In order to support the GraphRAG system, the outputs of the indexing engine (in the Default Configuration Mode) are aligned to a knowledge model we call the GraphRAG Knowledge Model. This model is designed to be an abstraction over the underlying data storage technology, and to provide a common interface for the GraphRAG system to interact with. In normal use-cases the outputs of the GraphRAG Indexer would be loaded into a database system, and the GraphRAG's Query Engine would interact with the database using the knowledge model data-store types.

Workflows

Because of the complexity of our data indexing tasks, we needed to be able to express our data pipeline as series of multiple, interdependent workflows.

---
title: Sample Workflow DAG
---
stateDiagram-v2
    [*] --> Prepare
    Prepare --> Chunk
    Chunk --> ExtractGraph
    Chunk --> EmbedDocuments
    ExtractGraph --> GenerateReports
    ExtractGraph --> EmbedEntities
    ExtractGraph --> EmbedGraph

LLM Caching

The GraphRAG library was designed with LLM interactions in mind, and a common setback when working with LLM APIs is various errors due to network latency, throttling, etc.. Because of these potential error cases, we've added a cache layer around LLM interactions. When completion requests are made using the same input set (prompt and tuning parameters), we return a cached result if one exists. This allows our indexer to be more resilient to network issues, to act idempotently, and to provide a more efficient end-user experience.

Providers & Factories

Several subsystems within GraphRAG use a factory pattern to register and retrieve provider implementations. This allows deep customization to support models, storage, and so on that you may use but isn't built directly into GraphRAG.

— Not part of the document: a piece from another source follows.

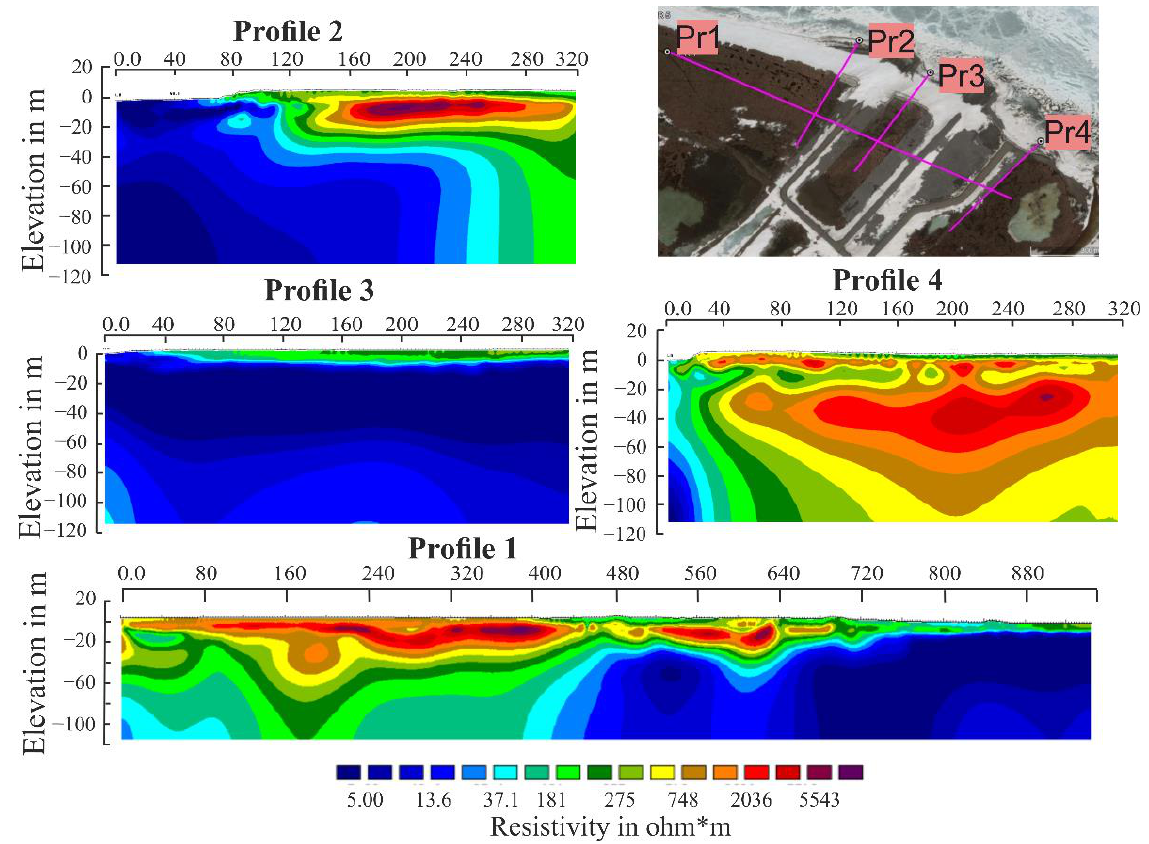
Figure 10. Results of ERT images in the Baydaratskaya Bay area: Profile #1; Profile #2; Profile #3; Profile #4 and lines of Profiles #1 – 4 (satellite image from [28]).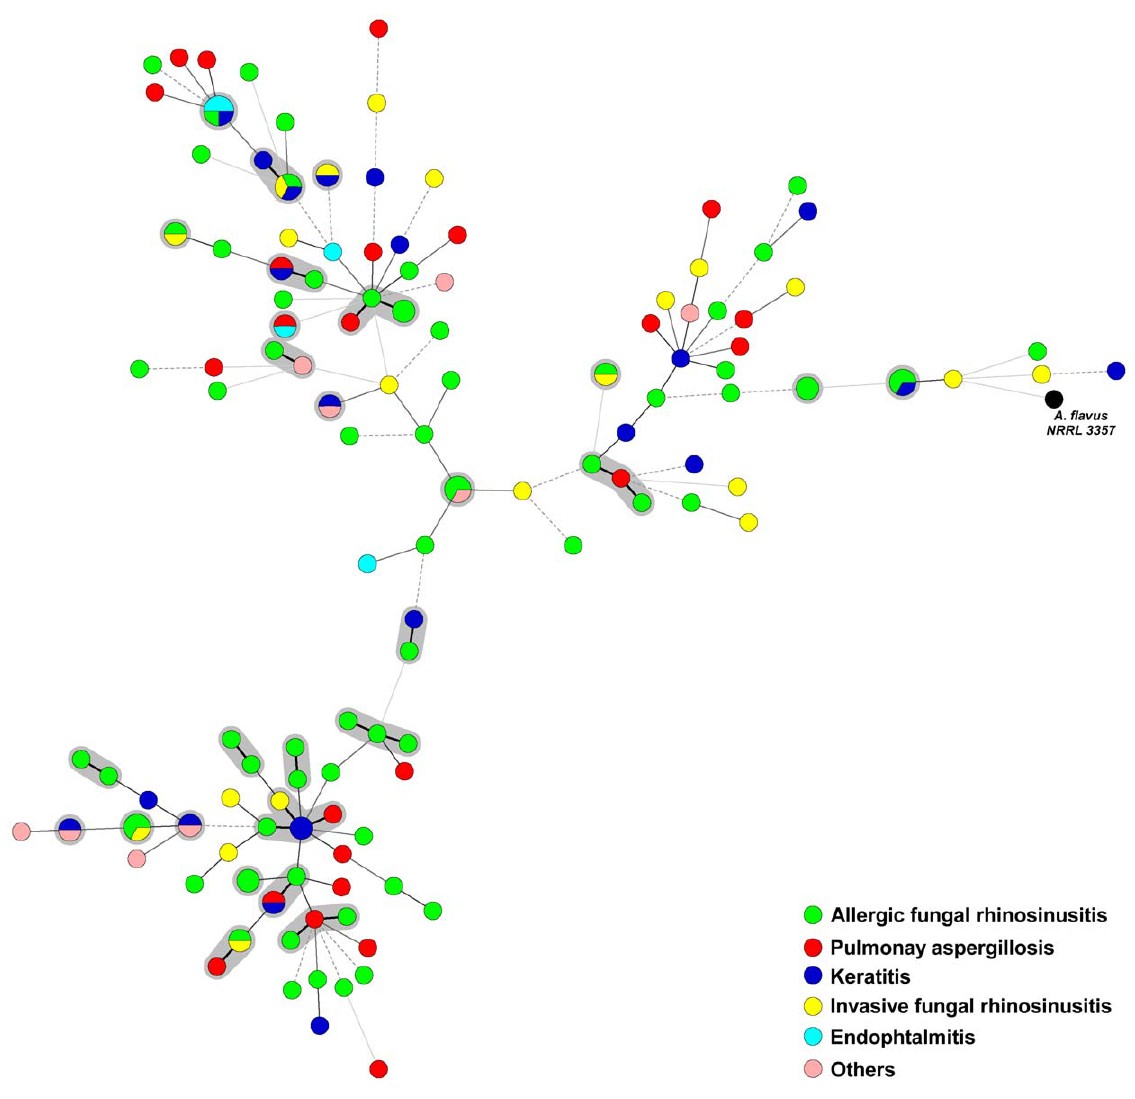
Figure 1. Graphical representation of the results. Minimum spanning tree representing the genotypic diversity of 149 clinical A. flavus isolates and a reference isolate using microsatellite typing. The MST is based on a categorical analysis of the data. Each circle represents a unique genotype. The size of the circle corresponds to the number of isolates with the same genotype. The thickness and size of the connecting bars correspond to the number of different markers between linked genotypes. The black genotype is from the reference strain A. flavus NRRL 3357. Genotypes with a shaded background contain 2 or more isolates with identical genotypes or contain genotypes that differ in only 1 microsatellite marker as the possible result of microevolutionary events and are likely to be clonally related.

The following subsystems use a factory pattern that allows you to register your own implementations:

  • language model - implement your own chat and embed methods to use a model provider of choice beyond the built-in OpenAI/Azure support
  • cache - create your own cache storage location in addition to the file, blob, and CosmosDB ones we provide
  • logger - create your own log writing location in addition to the built-in file and blob storage
  • storage - create your own storage provider (database, etc.) beyond the file, blob, and CosmosDB ones built in
  • vector store - implement your own vector store other than the built-in lancedb, Azure AI Search, and CosmosDB ones built in
  • pipeline + workflows - implement your own workflow steps with a custom run_workflow function, or register an entire pipeline (list of named workflows)

The links for each of these subsystems point to the source code of the factory, which includes registration of the default built-in implementations. In addition, we have a detailed discussion of language models, which includes and example of a custom provider, and a sample notebook that demonstrates a custom vector store.

All of these factories allow you to register an impl using any string name you would like, even overriding built-in ones directly.